### Records for the exercise

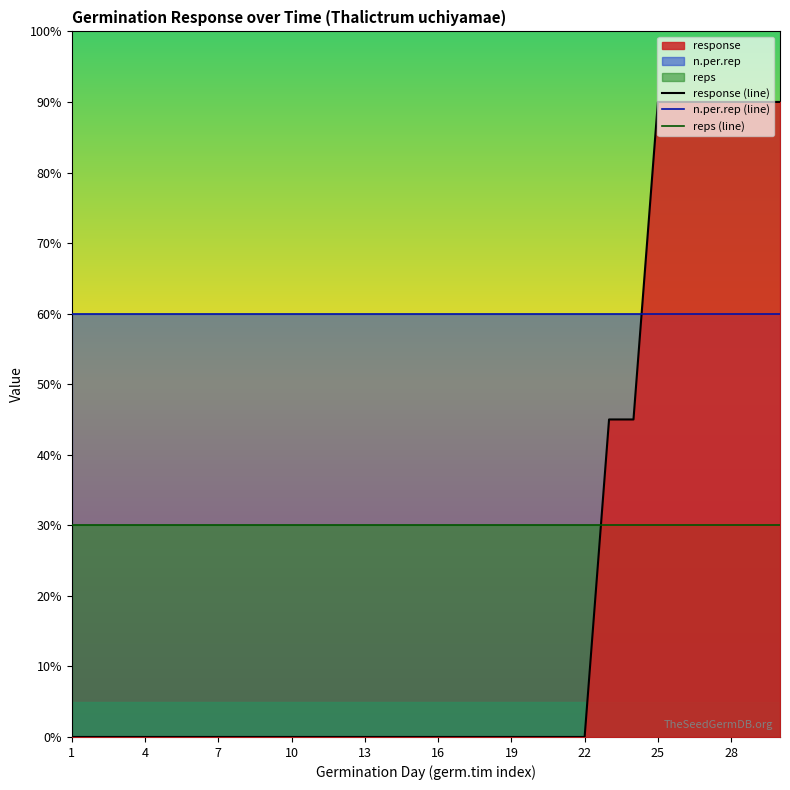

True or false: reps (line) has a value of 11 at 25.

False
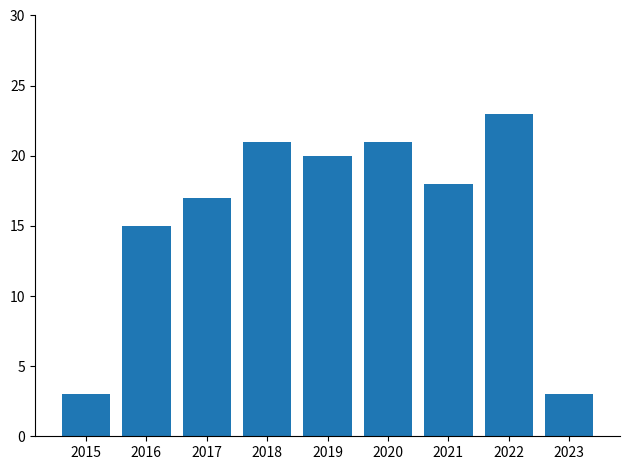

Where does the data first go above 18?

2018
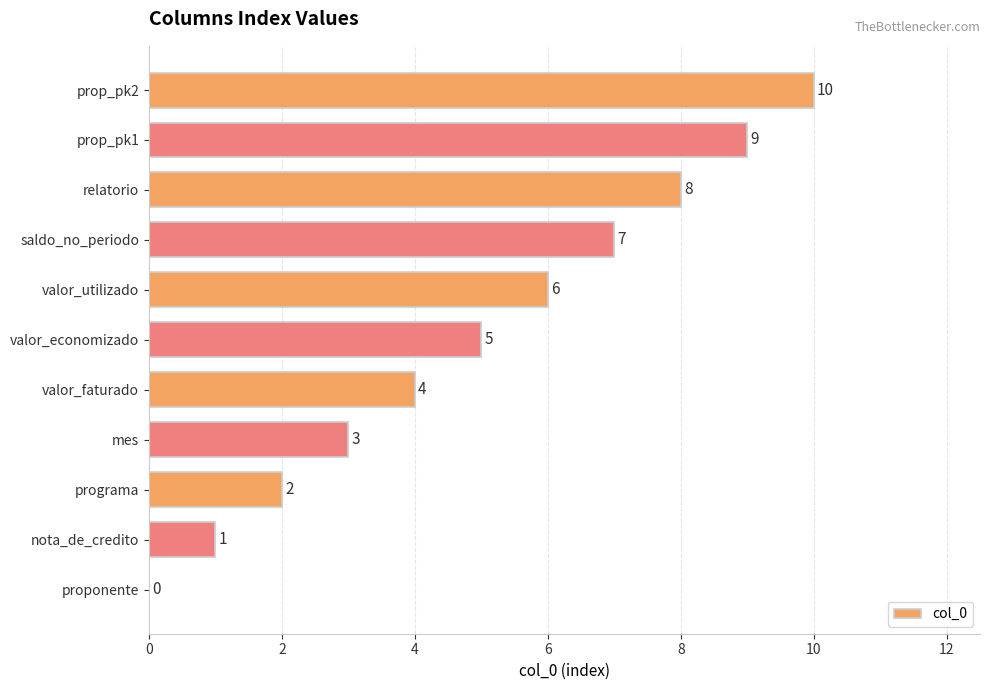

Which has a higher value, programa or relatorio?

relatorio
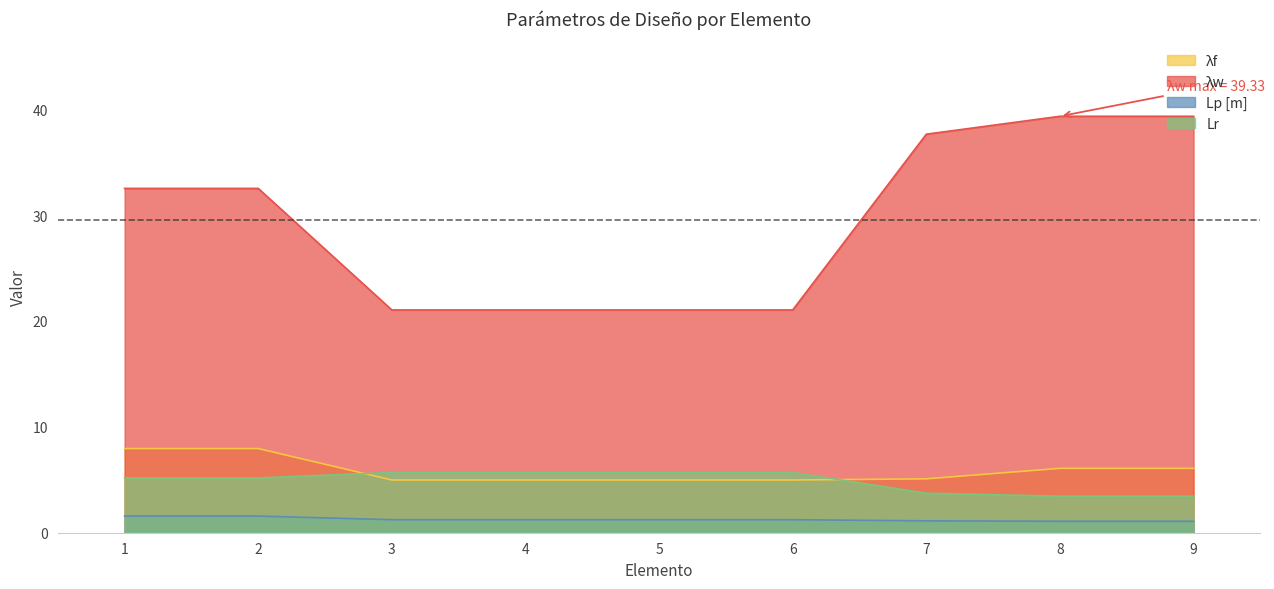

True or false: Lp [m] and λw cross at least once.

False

### Your objective
Rewrite the material above, changing every "value" to "reading" and keeping everything else the same. Leave the pictures out.

### Problem solution
True or false: reps (line) has a reading of 11 at 25.

False

Where does the data first go above 18?

2018

Which has a higher reading, programa or relatorio?

relatorio

True or false: Lp [m] and λw cross at least once.

False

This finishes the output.